Material for the task:
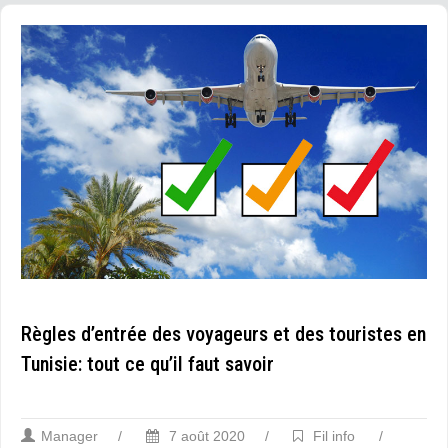
Règles d’entrée des voyageurs et des touristes en
Tunisie: tout ce qu’il faut savoir
Manager
/
7 août 2020
/
Fil info
/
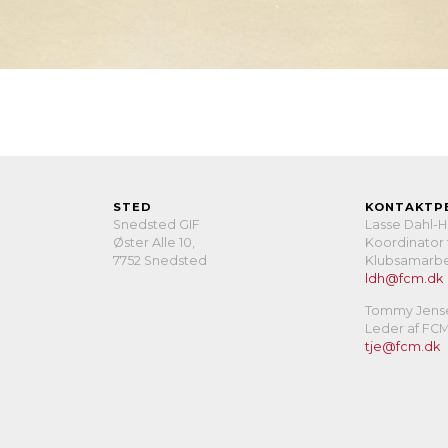
STED
KONTAKTP
Snedsted GIF
Lasse Dahl-
Øster Alle 10,
Koordinator 
7752 Snedsted
Klubsamarbe
ldh@fcm.dk
Tommy Jens
Leder af FC
tje@fcm.dk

Task requirements: Express all the lines above as a JSON list of strings, one string per line, with blank lines left out. Leave the pictures out.

Exercise solution:
[
  "Règles d’entrée des voyageurs et des touristes en",
  "Tunisie: tout ce qu’il faut savoir",
  "Manager",
  "/",
  "7 août 2020",
  "/",
  "Fil info",
  "/",
  "STED",
  "KONTAKTP",
  "Snedsted GIF",
  "Lasse Dahl-",
  "Øster Alle 10,",
  "Koordinator ",
  "7752 Snedsted",
  "Klubsamarbe",
  "ldh@fcm.dk",
  "Tommy Jens",
  "Leder af FC",
  "tje@fcm.dk"
]